**Your task:**
Write out everything from the line with "Política de cookies" down to the line with "СТАЖ - более 3 лет" again, swapping "Записаться на прием" for "Записаться на консультацию" and keeping every other word the same. Leave the pictures out.

[Collected data]
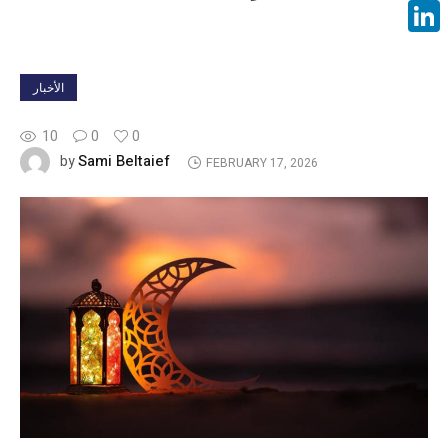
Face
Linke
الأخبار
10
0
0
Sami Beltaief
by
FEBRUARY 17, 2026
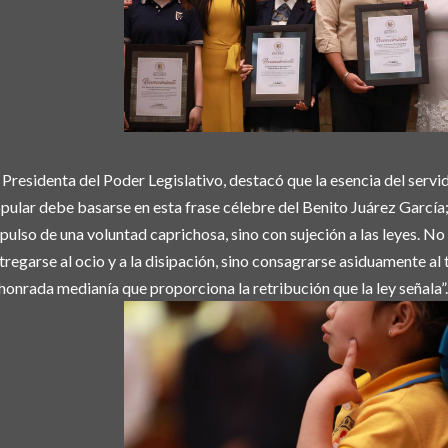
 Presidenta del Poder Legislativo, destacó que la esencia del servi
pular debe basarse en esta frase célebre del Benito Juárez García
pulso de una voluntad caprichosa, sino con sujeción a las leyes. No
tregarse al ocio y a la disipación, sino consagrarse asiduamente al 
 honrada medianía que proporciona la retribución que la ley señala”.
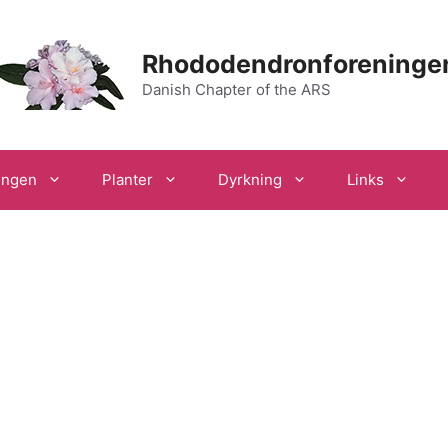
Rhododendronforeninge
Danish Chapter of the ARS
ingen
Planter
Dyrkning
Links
...
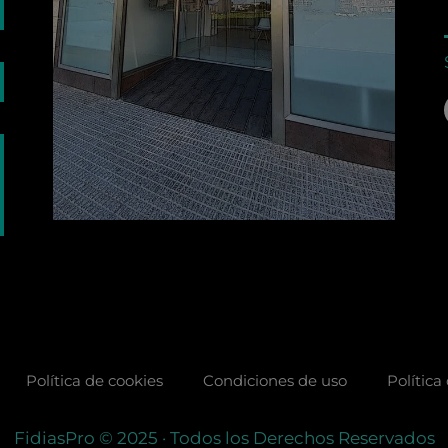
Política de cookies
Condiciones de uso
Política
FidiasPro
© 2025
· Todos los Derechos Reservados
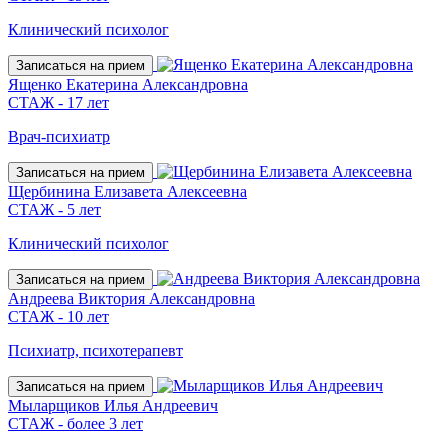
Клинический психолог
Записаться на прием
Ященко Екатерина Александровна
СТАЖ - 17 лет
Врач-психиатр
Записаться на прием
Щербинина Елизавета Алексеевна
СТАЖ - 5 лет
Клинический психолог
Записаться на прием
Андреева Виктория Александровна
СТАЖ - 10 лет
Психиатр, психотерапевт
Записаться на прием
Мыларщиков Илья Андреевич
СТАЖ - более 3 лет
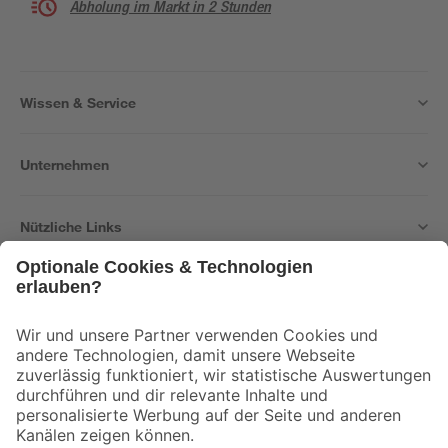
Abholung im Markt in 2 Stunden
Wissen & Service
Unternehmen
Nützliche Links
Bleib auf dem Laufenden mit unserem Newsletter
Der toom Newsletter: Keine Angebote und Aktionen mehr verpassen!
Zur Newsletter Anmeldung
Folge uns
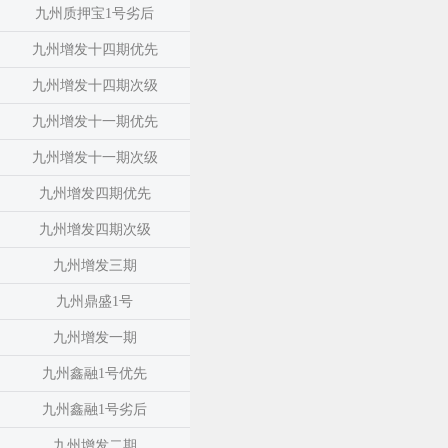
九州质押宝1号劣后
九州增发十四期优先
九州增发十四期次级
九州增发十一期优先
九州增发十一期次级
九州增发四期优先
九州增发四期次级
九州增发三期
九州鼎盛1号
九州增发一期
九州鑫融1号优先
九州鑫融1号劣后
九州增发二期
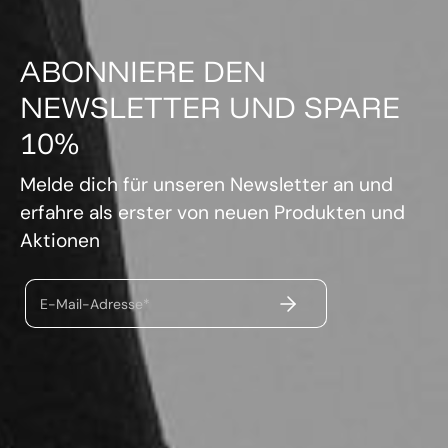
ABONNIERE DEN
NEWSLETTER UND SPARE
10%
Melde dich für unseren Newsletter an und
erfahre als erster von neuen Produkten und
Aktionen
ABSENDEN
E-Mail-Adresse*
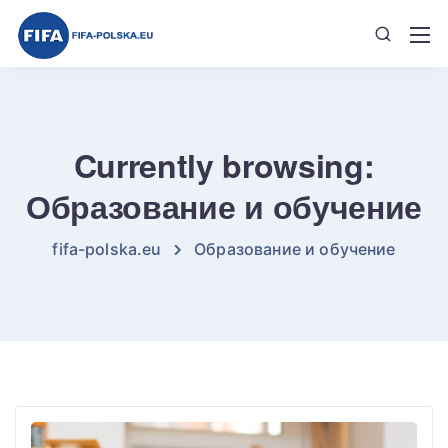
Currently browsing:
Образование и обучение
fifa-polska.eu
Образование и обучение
---
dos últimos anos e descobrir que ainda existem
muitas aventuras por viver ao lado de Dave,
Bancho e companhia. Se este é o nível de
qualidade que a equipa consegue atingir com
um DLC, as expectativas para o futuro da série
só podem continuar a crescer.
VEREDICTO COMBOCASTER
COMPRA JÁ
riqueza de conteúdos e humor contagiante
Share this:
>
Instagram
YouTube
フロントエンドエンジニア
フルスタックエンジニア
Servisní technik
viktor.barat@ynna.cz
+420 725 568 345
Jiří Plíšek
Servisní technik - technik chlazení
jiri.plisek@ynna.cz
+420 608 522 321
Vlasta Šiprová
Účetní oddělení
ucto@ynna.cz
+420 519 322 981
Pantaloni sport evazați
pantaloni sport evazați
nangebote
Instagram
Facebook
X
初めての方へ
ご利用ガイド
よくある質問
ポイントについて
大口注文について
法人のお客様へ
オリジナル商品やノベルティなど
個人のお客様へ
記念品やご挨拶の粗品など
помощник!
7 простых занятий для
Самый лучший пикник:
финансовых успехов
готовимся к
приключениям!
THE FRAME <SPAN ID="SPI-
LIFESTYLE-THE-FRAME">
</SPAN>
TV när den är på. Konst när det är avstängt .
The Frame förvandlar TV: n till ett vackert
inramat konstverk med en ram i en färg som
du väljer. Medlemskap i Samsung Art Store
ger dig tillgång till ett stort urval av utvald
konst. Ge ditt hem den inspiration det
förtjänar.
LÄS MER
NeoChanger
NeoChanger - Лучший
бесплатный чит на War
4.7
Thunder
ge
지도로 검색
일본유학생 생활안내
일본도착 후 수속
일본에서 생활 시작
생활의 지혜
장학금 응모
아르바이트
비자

**Solution for this task:**
Política de cookies
Condiciones de uso
Política
FidiasPro
© 2025
· Todos los Derechos Reservados
Клинический психолог
Записаться на консультацию
Ященко Екатерина Александровна
СТАЖ - 17 лет
Врач-психиатр
Записаться на консультацию
Щербинина Елизавета Алексеевна
СТАЖ - 5 лет
Клинический психолог
Записаться на консультацию
Андреева Виктория Александровна
СТАЖ - 10 лет
Психиатр, психотерапевт
Записаться на консультацию
Мыларщиков Илья Андреевич
СТАЖ - более 3 лет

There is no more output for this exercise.